Medya, hakkında en fazla dedikodunun yapıldığı ve en büyük koltuk kavgalarının yapıldığı sektörlerden biri oldu. Neden insanlar medyaya bu kadar ilgi duyar, neden medyada koltuk savaşları yaşanır hiç anlamadım. İnsanlar koltuk savaşları yüzünden yakında birbirlerini bile öldürmeye başlayacak.
Her hafta medyada en az bir ya da iki tane spekülasyon duyuyorum. Bazıları gerçek çıkıyor bazıları ise palavra. Son bir aydır TRT ile ilgili çok sık kulağıma gelen bir dedikodu paylaşmak istiyorum. Konumuz ülkemizin en büyük medya grubu. Kamusal yayıncılıkta çok ciddi bir ekol olan ve sadece Türkiye’de değil, dünyada da adını duyuran TRT.

====

Belirtilen hedef 1
Medya dedikodularıyla ilgili metinde "Medya, hakkında en" ile "adını duyuran TRT." arasındaki kısmı, bu ifadeler de dahil olmak üzere aynen yazın.
Belirtilen hedef 2
Medya dedikodularıyla ilgili metne göre yazar medyada ne sıklıkla spekülasyon duyuyor?
Belirtilen hedef 3
Medya dedikodularıyla ilgili metni kaldığı yerden sürdürün.
Bundan sonraki satırlar farklı bir kaynaktan alınmıştır.

Verilen malzeme
====

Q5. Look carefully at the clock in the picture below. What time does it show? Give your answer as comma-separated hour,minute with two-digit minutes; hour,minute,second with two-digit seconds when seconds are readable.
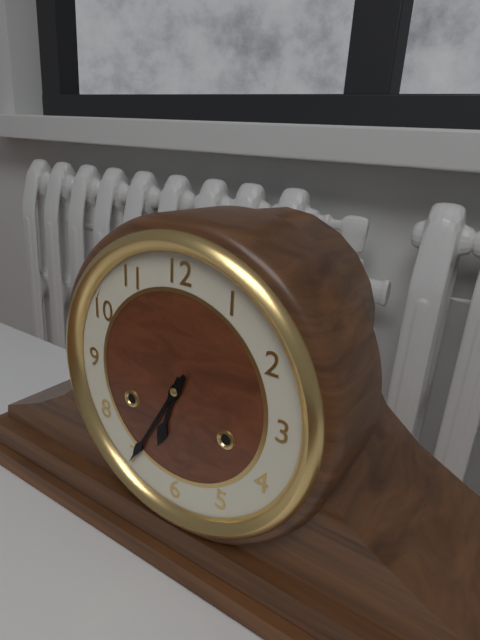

====

Nihai cevap 1
Medya, hakkında en fazla dedikodunun yapıldığı ve en büyük koltuk kavgalarının yapıldığı sektörlerden biri oldu. Neden insanlar medyaya bu kadar ilgi duyar, neden medyada koltuk savaşları yaşanır hiç anlamadım. İnsanlar koltuk savaşları yüzünden yakında birbirlerini bile öldürmeye başlayacak.
Her hafta medyada en az bir ya da iki tane spekülasyon duyuyorum. Bazıları gerçek çıkıyor bazıları ise palavra. Son bir aydır TRT ile ilgili çok sık kulağıma gelen bir dedikodu paylaşmak istiyorum. Konumuz ülkemizin en büyük medya grubu. Kamusal yayıncılıkta çok ciddi bir ekol olan ve sadece Türkiye’de değil, dünyada da adını duyuran TRT.

Nihai cevap 2
Her hafta en az bir ya da iki spekülasyon duyuyor.

Nihai cevap 3
Son Üç Genel Müdür
Yaklaşık son on beş yılda üç tane genel müdür görev aldı. İbrahim Şahin, genel müdürlükten Samsun valiliğine atandı ve FETÖ ile olan mücadelede görevden alındı. Ondan sonra Şenol Göka göreve geldi. Onun dönemi TRT’nin en hararetli dönemi oldu. Hem yönetimsel hem de stratejik hatalar yapıldı. Onun yerine daha önce özel sektörde çok ciddi başarılara imza atanve yüksek medya eğitimini yurt dışında alan İbrahim Eren getirildi. Eren’in en önemli özelliği bugüne kadar göreve gelen TRT Genel müdürleri içinde bu işin hem eğitimini alan hem de uygulamasını yapan en deneyimli isim olmasıydı. Kısa zamanda da TRT World, TRT2, TRT Spor2 kanallarını kurdu, TRT Belgesel kanalını tepeden tırnağa revize etti. Kanallara hem görsel hem de içerik bazında kalite kazandırdı.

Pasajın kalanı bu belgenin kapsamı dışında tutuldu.